Annales de la Faculté de Droit d’Istanbul, sa.75, ss.33-53, 2024 (Scopus)
The Constitutional Court was established in Poland in 1985, a country that adopted the European model constitutional
justice system. Individual application to the Constitutional Court (Constitutional complaint), which is an important
mechanism in the protection of individual rights and freedoms and also ensures the development of the Constitutional
Court jurisprudence, was made possible for the first time in Poland with the Constitution that came into force in 1997.

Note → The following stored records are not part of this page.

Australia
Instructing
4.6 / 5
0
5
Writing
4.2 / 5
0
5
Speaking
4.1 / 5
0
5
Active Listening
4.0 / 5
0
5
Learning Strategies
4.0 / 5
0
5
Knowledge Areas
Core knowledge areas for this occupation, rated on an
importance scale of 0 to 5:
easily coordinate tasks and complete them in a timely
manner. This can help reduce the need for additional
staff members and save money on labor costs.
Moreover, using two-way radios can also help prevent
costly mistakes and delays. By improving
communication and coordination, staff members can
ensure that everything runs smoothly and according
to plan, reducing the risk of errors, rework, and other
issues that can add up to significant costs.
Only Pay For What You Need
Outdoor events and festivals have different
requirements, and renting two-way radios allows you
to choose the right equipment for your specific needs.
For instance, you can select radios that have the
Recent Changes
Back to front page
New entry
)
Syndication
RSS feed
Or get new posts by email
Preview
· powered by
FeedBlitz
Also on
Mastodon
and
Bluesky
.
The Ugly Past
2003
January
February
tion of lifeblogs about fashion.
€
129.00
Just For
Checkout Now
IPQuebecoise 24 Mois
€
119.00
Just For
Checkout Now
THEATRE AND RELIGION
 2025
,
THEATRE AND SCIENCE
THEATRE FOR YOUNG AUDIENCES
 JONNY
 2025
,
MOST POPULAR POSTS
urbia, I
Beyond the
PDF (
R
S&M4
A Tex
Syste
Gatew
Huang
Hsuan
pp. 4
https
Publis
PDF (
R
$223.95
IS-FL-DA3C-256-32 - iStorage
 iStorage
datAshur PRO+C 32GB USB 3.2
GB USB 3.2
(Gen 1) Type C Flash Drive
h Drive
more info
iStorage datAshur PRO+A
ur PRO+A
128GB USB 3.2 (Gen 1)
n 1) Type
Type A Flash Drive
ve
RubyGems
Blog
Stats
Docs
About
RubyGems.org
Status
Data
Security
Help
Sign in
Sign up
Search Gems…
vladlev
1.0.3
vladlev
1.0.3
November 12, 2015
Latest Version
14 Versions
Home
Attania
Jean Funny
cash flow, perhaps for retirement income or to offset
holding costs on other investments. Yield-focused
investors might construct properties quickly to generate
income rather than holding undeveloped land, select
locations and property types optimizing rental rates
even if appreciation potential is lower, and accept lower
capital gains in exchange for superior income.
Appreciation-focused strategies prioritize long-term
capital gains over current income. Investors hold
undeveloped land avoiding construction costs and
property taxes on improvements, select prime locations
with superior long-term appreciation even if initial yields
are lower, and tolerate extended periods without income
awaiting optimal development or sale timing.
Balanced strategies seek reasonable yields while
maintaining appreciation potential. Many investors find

The Constitutional Tribunal Act, which was adopted in the same year with the 1997 Polish Constitution, contains
regulations regarding individual application. Because of the judicial reforms carried out in 2016, the Constitutional
Tribunal Act Law was changed. The Act of Organisation of the Constitutional Tribunal and the Mode of Proceedings
Before the Constitutional Tribunal, which is the most recent act put into force on January 3, 2017, includes up-to-date
regulations regarding individual applications. The review authority of the Polish Constitutional Court regarding individual
applications differs from that in Turkey. In the Republic of Poland, when an application is made to the Constitutional
Court on the grounds that fundamental rights and freedoms guaranteed in the constitution have been violated, the legal
regulation itself is subject to unconstitutionality review. The reasons for choosing Poland in this study include the fact
that the Constitutional Court was established in Poland before the collapse of the Eastern Bloc; that it sets an example for
other Eastern European countries; and that legal regulations can also be subject to individual application.